Mais d’un bureau vitré, un second Chinois s’était levé. Armé d’une courte mitraillette, il balaya le hall d’une rafale. Tout le monde plongea, les gorilles lâchèrent leur couvercle d’acajou et ouvrirent le feu. Mais, abrité derrière son bureau le Chinois continuait à tirer. Un des motards, agenouillé derrière une colonne, tomba, une balle dans le cou, et un long jet de sang gicla sur le marbre : il avait la carotide tranchée. Personne ne s’occupait des hôtesses. Cela faillit coûter la vie à Richard Hood. L’une d’elle brandit soudain un petit pistolet et tira sur le chef de la police. La balle passa à un centimètre de son visage et alla s’enfoncer dans l’épaule d’un des quatre patrollmen.
Son voisin riposta, à la Winchester 30/30. Une énorme tache rouge apparut sur le chemisier de la Chinoise, plaquée au mur par la violence de l’impact. Elle lâcha son arme et s’affaissa, mourante, sur son bureau.
Chris Jones plongea et roula sur le sol, passant devant le bureau où se trouvait le Chinois à la mitraillette. Son 357 Magnum tira deux fois. Le Jaune, une balle en plein front, s’effondra.
Quelques minutes plus tard, toute résistante avait cessé. Appelé par radio, du renfort arrivait. Les Chinois survivants sortirent, les mains sur la tête, encadrés par les hommes du F.B.I. Le hall était plein de l’odeur âcre de la cordite. On emporta sur une civière le motocycliste agonisant. Malko se releva et bondit vers le cercueil en exposition.
— Vite au sous-sol. Il doit y avoir du monde.
Il se pencha à l’intérieur du cercueil. Il y avait une couverture mauve, un drap à festons, et un oreiller, également à festons. On avait vraiment envie de s’y coucher.
Malko arracha toute cette literie macabre et la jeta par terre.
Dessous il trouva la planche dont avait parlé Lim. Il poussa vers l’avant. Il y eut un ronronnement imperceptible et sous les yeux ébahis des policiers, le cercueil se mit à pivoter lentement vers la droite.
Il s’arrêta à 90° de sa position initiale. Le socle de marbre noir découvrait un puits circulaire doté d’une échelle métallique comme un sous-marin. Un air glacial fit frissonner Malko. Il enjamba le rebord et fit signe aux gorilles.
— Allons-y.
— Attendez, dit Chris Jones.
Prenant une grenade fumigène à la ceinture d’un des patrollmen, il la dégoupilla et la jeta dans le puits. Elle éclata au fond avec un bruit sourd et une épaisse fumée jaune commença à monter.

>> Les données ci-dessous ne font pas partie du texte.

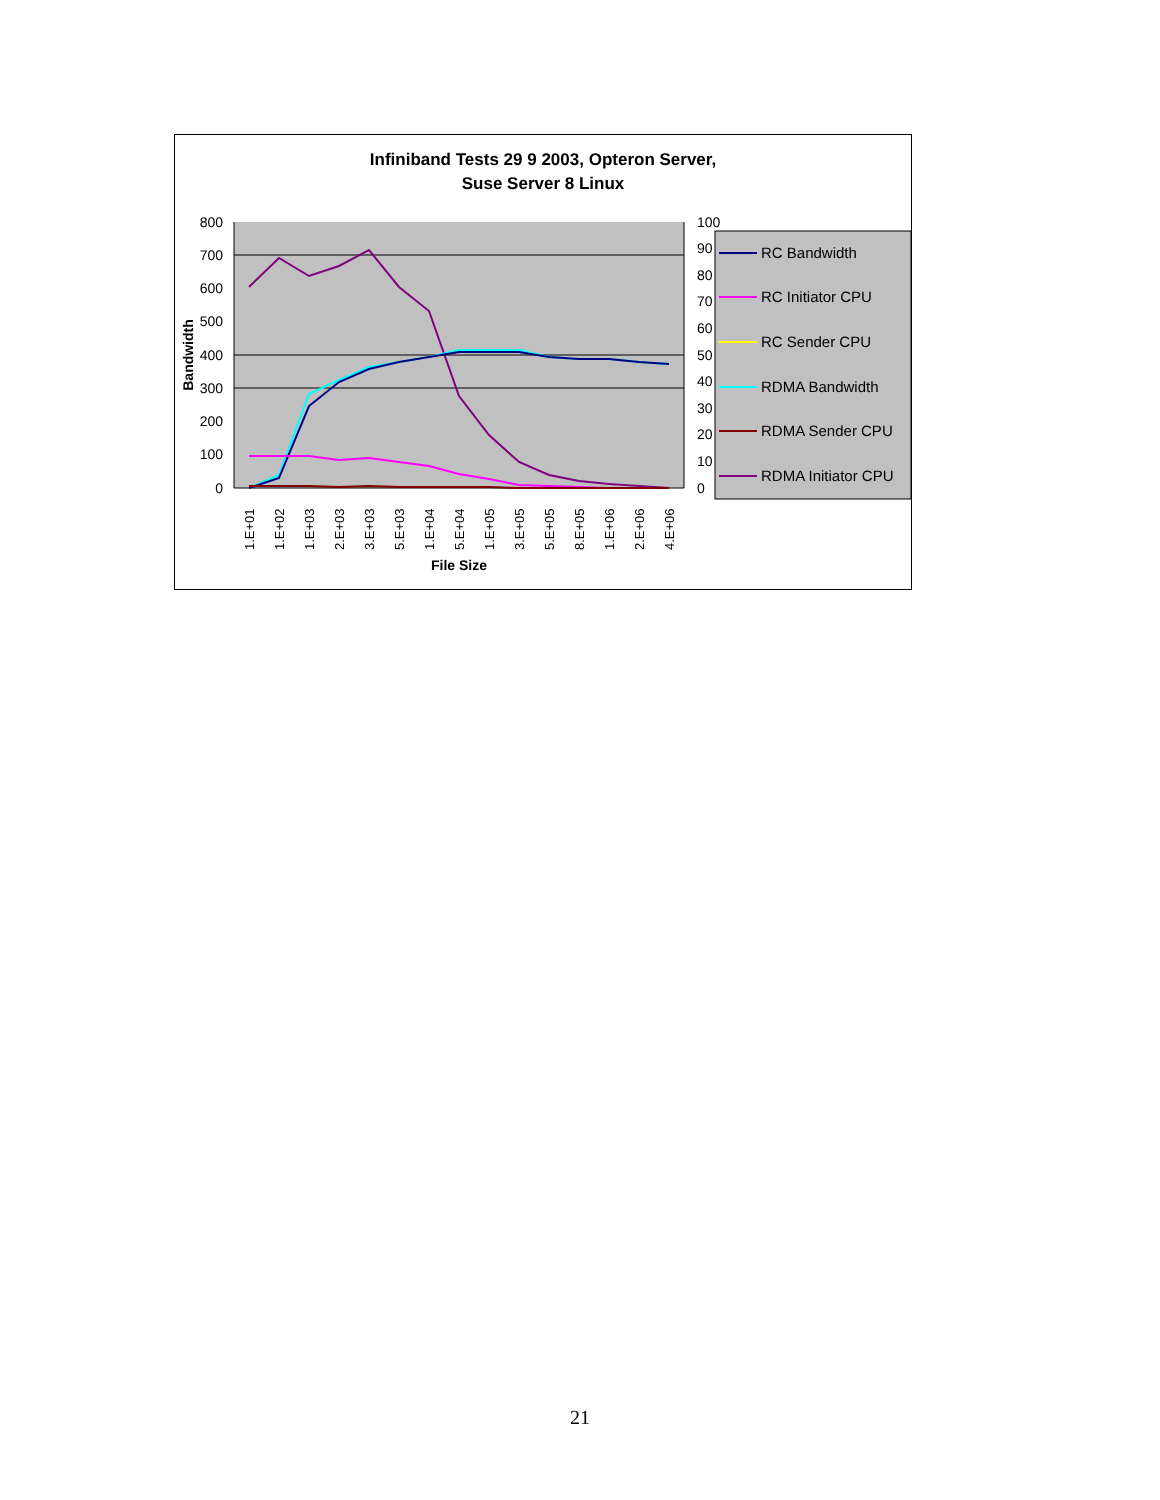Infiniband Tests 29 9 2003, Opteron Server,
Suse Server 8 Linux
800
700
600
500
400
300
200
100
0
100
90
80
70
60
50
40
30
20
10
0
Bandwidth
1.E+01
1.E+02
1.E+03
2.E+03
3.E+03
5.E+03
1.E+04
5.E+04
1.E+05
3.E+05
5.E+05
8.E+05
1.E+06
2.E+06
4.E+06
File Size
RC Bandwidth
RC Initiator CPU
RC Sender CPU
RDMA Bandwidth
RDMA Sender CPU
RDMA Initiator CPU
21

Quand Malko sentit qu’il débouchait dans le plafond d’une pièce, il lâcha les barreaux et se laissa tomber. Chris suivait et atterrit dix secondes plus tard. Entre l’obscurité de la pièce et la fumée, on n’y voyait pas à dix centimètres. Brabeck atterrit derrière Jones. Il avait une grosse torche électrique. Il l’alluma et la fit vivement rouler loin de lui.
Heureusement que les trois hommes étaient à plat ventre : une volée de balles s’abattit sur la torche qui vola en éclats. Déjà, les gorilles et Malko ripostaient.
On entendit un cri, puis plus rien. Pas même un coup de feu. Derrière les trois hommes, les policiers descendaient un à un.
Malko et les gorilles s’avancèrent lentement, en rampant. C’était un long couloir. Presque au bout, Chris heurta un corps étendu, encore chaud. Au contact il vit que c’était une femme avec de longs cheveux et des vêtements d’homme. Après, il y avait une porte en fer.